START Excerpted text

Pseudorabies virus in Winconsin under control

20-04-2007 | |
Pseudorabies virus in Winconsin under control

The Wisconsin Pork Association reminds pork producers to use biosecurity practices to help reduce potential spread of pseudorabies. The disease has been recently confirmed in a 300-animal pig herd in Clark Country.

Pseudorabies virus is a disease of swine that can also affect cattle, horses, dogs, cats, sheep and goats. “The pseudorabies virus is not contagious to humans, not even to people working on farms with PRV-infected animals or through consumption of meat from infected animals,” said WPA President Jonathan Wyttenbach. “Screening tests for PRV are randomly conducted at slaughter facilities, and shows that the system for detection across the state of Wisconsin is working.” In addition, Wyttenbach says it reinforces the importance of the mandatory premises registration law in the state.

END Excerpted text

> Task requirements
Continue the news item on pseudorabies in Wisconsin, starting after its final sentence.

START Data for review

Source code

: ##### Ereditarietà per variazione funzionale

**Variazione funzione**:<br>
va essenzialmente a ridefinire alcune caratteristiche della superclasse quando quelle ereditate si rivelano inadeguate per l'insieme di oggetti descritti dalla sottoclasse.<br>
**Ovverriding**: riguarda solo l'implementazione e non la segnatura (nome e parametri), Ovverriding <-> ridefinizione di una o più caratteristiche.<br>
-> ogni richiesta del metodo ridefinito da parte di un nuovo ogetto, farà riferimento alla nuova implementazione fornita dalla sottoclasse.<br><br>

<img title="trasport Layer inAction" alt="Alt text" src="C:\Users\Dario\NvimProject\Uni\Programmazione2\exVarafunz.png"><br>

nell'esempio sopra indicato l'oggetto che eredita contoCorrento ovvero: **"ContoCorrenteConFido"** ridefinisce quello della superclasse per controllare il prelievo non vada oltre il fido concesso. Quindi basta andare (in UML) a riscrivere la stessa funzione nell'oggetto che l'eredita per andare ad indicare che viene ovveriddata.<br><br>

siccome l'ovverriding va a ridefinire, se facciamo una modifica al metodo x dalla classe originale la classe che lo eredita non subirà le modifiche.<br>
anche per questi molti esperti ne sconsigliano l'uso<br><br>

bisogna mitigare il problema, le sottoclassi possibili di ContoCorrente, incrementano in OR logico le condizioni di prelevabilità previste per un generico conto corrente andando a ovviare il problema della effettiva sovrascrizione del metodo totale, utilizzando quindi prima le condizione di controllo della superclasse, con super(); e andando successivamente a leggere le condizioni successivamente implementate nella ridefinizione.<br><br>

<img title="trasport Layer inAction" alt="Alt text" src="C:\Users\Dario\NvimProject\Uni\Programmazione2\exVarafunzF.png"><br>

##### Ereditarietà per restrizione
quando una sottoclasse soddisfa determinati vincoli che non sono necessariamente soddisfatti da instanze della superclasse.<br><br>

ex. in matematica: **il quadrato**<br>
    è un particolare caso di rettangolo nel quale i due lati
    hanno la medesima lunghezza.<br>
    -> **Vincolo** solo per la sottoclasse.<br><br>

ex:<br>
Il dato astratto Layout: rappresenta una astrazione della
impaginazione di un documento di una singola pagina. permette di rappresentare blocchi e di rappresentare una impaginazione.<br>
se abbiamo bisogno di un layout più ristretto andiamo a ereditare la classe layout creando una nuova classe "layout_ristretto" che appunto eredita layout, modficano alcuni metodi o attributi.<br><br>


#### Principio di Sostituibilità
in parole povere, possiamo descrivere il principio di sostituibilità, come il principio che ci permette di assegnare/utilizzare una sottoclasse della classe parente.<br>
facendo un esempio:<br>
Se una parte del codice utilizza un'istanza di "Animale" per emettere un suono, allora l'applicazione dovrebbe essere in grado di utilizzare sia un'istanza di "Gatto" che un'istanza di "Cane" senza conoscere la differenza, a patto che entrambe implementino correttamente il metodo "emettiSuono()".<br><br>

END Data for review

> Exercise output
Pseudovirus-free status

The Winconsin department of Agriculture, Trade and Consumer Protection (DATCP) will directly notify those individuals with registered swine premises about the pseudorabies case.
DATCP now has 15 days from confirmation to depopulate the infected herd and test all swine herds within five miles of the infected herd in order to retain Wisconsin’s pseudorabies-free status. Most of the animals will be allowed to go to slaughter for use as food, because the meat is safe to eat.

All pork producers are reminded at this time to practice sound biosecurity measures when travelling off the farm, transporting animals to market, and restricting outside visitors to their operations.